[Date Prev][Date Next][Thread Prev][Thread Next][Date Index][Thread Index]

[Condor-users] Dagman and databases



Dear All,

There are two nodes in my set up. 

I have a simple Dag of the form:
Job condor_script1 /path/condor_script1.sub
Script POST condor_script1 /path/data2db.py $RETURN $JOB

The dag will run perfectly on node1 if the executable in
condor_script1.sub does not try to connect to a postgres DB on node0.

When the executable connects to the DB, then 'condor_submit
condor_script1.sub' will run the job correctly. 

If I use the dag, the job can't run on node1. It will run on node0.

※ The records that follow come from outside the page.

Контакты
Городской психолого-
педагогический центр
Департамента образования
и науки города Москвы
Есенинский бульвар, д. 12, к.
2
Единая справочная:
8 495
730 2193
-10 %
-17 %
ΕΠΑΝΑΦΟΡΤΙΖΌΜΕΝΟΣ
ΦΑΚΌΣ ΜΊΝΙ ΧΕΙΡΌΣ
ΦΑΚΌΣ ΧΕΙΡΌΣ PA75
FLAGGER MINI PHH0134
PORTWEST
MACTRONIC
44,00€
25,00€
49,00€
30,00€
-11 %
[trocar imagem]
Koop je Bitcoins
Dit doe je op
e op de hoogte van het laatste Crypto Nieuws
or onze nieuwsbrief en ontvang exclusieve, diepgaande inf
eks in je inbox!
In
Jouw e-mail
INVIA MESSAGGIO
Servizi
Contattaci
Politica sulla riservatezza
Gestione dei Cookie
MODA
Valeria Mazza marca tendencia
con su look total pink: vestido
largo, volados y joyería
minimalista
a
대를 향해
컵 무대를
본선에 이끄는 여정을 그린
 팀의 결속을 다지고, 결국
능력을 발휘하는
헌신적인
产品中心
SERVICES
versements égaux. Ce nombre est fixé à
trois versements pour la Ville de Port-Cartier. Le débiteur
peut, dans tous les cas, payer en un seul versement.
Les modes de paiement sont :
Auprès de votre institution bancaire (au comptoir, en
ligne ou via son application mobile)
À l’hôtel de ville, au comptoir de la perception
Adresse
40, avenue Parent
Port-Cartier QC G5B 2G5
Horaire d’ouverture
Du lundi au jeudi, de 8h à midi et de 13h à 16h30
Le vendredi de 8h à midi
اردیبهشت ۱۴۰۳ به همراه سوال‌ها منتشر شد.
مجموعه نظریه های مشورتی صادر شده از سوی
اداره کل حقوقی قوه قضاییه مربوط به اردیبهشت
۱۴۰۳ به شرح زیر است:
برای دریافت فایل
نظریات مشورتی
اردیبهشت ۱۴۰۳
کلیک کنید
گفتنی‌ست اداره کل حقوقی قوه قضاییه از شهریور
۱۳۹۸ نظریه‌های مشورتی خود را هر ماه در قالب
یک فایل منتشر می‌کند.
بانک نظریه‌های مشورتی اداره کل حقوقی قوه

Since the job runs on using a simple submit but not a dag I think the
problem is condor related.

Note: I'm using the Debian package

Thanks for you help

Colin



The error messages I'm getting are:

StarterLog on Node0
 
******************************************************
10/28 15:20:04 ** condor_starter (CONDOR_STARTER) STARTING UP
10/28 15:20:04 ** /usr/sbin/condor_starter
10/28 15:20:04 ** $CondorVersion: 6.7.1 Aug 10 2004 $
10/28 15:20:04 ** $CondorPlatform: I386-LINUX_RH9 $
10/28 15:20:04 ** PID = 9988
10/28 15:20:04 ******************************************************
10/28 15:20:04 Using config file: /home/condor/condor_config
10/28 15:20:04 Using local config files:
/home/condor/hosts/b01/condor_config.local
10/28 15:20:04 DaemonCore: Command Socket at <X:36338>
10/28 15:20:04 Done setting resource limits
10/28 15:20:04 Communicating with shadow <X:47005>
10/28 15:20:04 Submitting machine is "basis.basis.prv"
10/28 15:20:04 Starting a VANILLA universe job with ID: 53.0
10/28 15:20:04 IWD: /var/lib/postgres/data/base/17149
10/28 15:20:04 Output file: /path/condor_script1.output
10/28 15:20:04 Error file: /path/condor_script1.error
10/28 15:20:04 About to exec /path/simulate -r 1 -n 5 -t 5.0
10/28 15:20:04 Create_Process: Cannot access specified cwd
"/var/lib/postgres/data/base/17149": errno = 2 (No such file or
directory)
10/28 15:20:04 ERROR "Create_Process(/path/simulate,condor_exec.exe -r 1
-n 5 -t 5.0, ...) failed" at line 403 in file os_proc.C
10/28 15:20:04 ShutdownFast all jobs.